Bronson B. Tuttle House (1881)

In 1858, John Howard Whittemore formed a company with Bronson B. Tuttle to produce malleable iron hardware, a company that was eventually known as Naugatuck Malleable Iron. Tuttle’s brick house, unlike that of his partner Whittemore, survives today in Naugatuck Center, at the north end of Church Street. Built in 1879 to 1881, the brick and brownstone residence, designed by Robert Wakeman Hill of Warterbuy, is Queen Anne in style, elaborated with elements of other styles. The gable ends and tower dormers are decorated with a quarter sunburst design. There is quatre-foil-pierced terra-cotta cresting along the roof line. The original wraparound porch was later removed. The house remained in the Tuttle family until 1935, when it was given to the Borough of Naugatuck, the house has served as a school and is now the offices of the Naugatuck Board of Education.

Naugatuck Savings Bank (1910)

The Naugatuck Savings Bank, a pressed buff brick and limestone building, was constructed in 1910 on Church Street in Naugatuck Center. The original south end of the building, with a grand entrance, was designed by the New York firm of Crowe, Lewis & Wickenhofer. The north end is an addition, built in 1934. The Bank was initially founded in 1870 as the Naugatuck Savings and Building Loan, formed to enable employees of the the Borough’s rubber-producing companies, Naugatuck Malleable Iron and other industries to build their own homes in town. Today, the building serves as the Bank‘s executive offices.

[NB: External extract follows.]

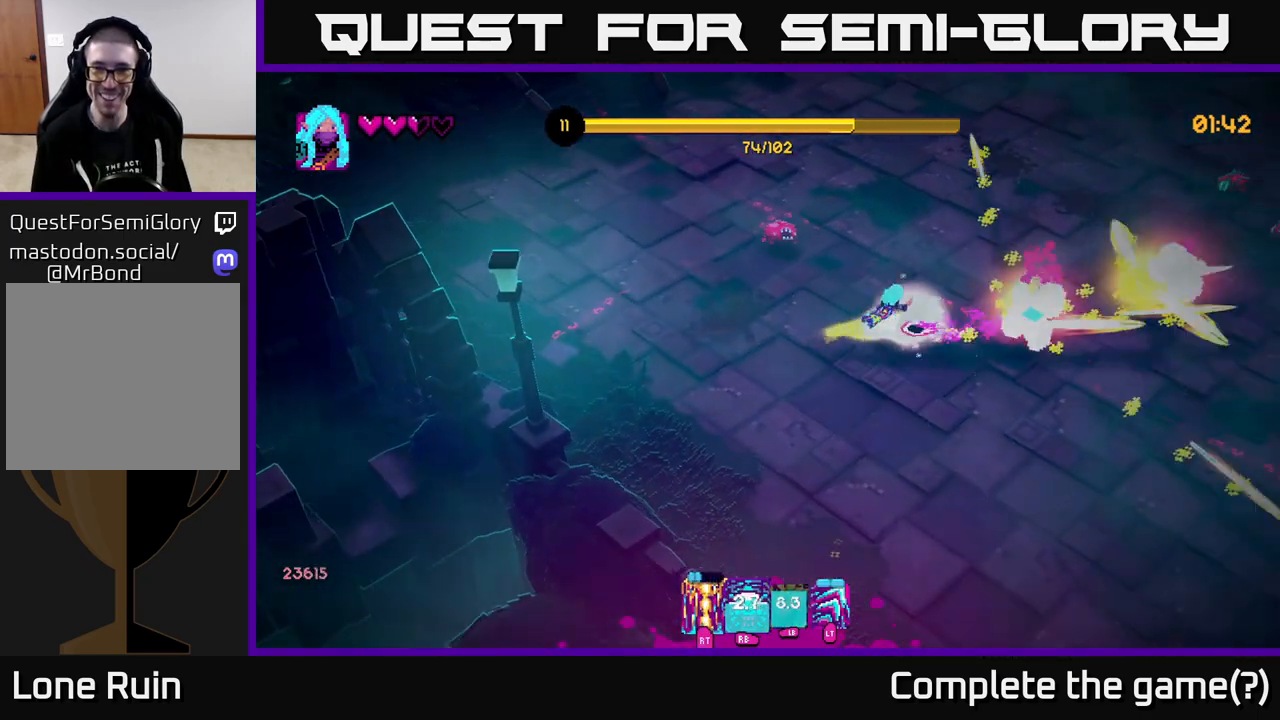
{"buttons": [], "left_stick": "up-right", "right_stick": "right", "events": [[50, "left_stick", "up"], [250, "left_stick", "up-right"]]}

Thomas Neary Memorial Building (1911)

The Thomas Neary Memorial Building is one of the many impressive buildings constructed in the center of Naugatuck at the turn of the nineteenth century, a period of development sponsored by John H. Whittemore. Located on the corner of Church and Maple Streets, the Neary Building is a business block of offices and shops which anchors a row of commercial buildings on Church Street, south of Naugatuck Green. Completed sometime between 1906 to 1911, the heavily ornamented Neo-Classical Revival structure was designed by the Waterbury firm of Griggs & Hunt (Wilfred Griggs designed many similarly impressive buildings in Waterbury). It was built through the efforts of William J. Neary, a lawyer, in honor of his father, Thomas J. Neary, a businessman who owned and operated a wholesale and liquor business on Water Street.

Howard Whittemore Memorial Library (1894)

The Howard Whittemore Memorial Library, on Church Street in Naugatuck, was built in 1894 as part of the grand beautification plan of industrialist and philanthropist John Howard Whittemore for his adopted home town. The Library, named in honor of a son who had died young, was one of the first of the many structures that Whittemore, influenced by the “City Beautiful” movement, commissioned for Naugatuck Center. Designed by McKim, Mead & White and utilizing the same plan as the firm’s Walker Art Gallery at Bowdoin College, the Neo-Classical Revival library is constructed of pink granite, with buff terra-cotta panels above the windows and in the pediment above the front entrance. The frieze running around the buildings is incised with names of famous authors. The Library has a modern addition to the rear.

Congregational Church of Naugatuck (1903)

The Congregational Church of Naugatuck is on Division Street, across from Naugatuck’s Green (part of which is owned by the Church and is leased to the Borough of Naugatuck). This is the Church’s third building. The first was built on a hill to the east in 1782, a year after the congregation was formally gathered. In 1831, it was moved to a location across from the present church, on the northeast corner of what is now the Green, on land donated by Daniel Beecher, an inn keeper. It was sold and moved again, this time across the street to become a store, being replaced by the second church, built in 1853-1854. The present church was built in 1903 and was designed by the renowned architectural firm of McKim, Mead and White. It was one of several commissions by the firm around Naugatuck Green arranged by the prominent local industrialist, John Howard Whittemore.

Salem School (1894)

Naugatuck’s Salem School has been in the news recently. Just this past week, the Naugatuck Board of Education, facing a budget shortfall, voted to close the historic school, resulting in the circulation of a petition to save it. Salem School has been open since 1894. Previously, the Union Center School, built in 1852 and located on Naugatuck Green, had served the community. By the 1890s, the Borough of Naugatuck required a new and larger school building. The result was Salem School, the gift of John Howard Whittemore, a wealthy industrialist who wanted to enrich his hometown. He hired the nation’s leading architectural firm, McKim, Mead and White, to design the school, as well as many other prominent buildings in the center of Naugatuck. The old school on the Green was taken down and Salem School was built across Meadow Street in 1893 and opened the following year. The school served all grades until a separate High School building, also designed by McKim, Mead and White, was built in 1905. The Middle School grades were moved out in the 1950s. Salem School, named for “Salem Bridge,” an early name for Naugatuck, has continued since then as an elementary school, but is now slated to close. The future use of the building has not yet been determined.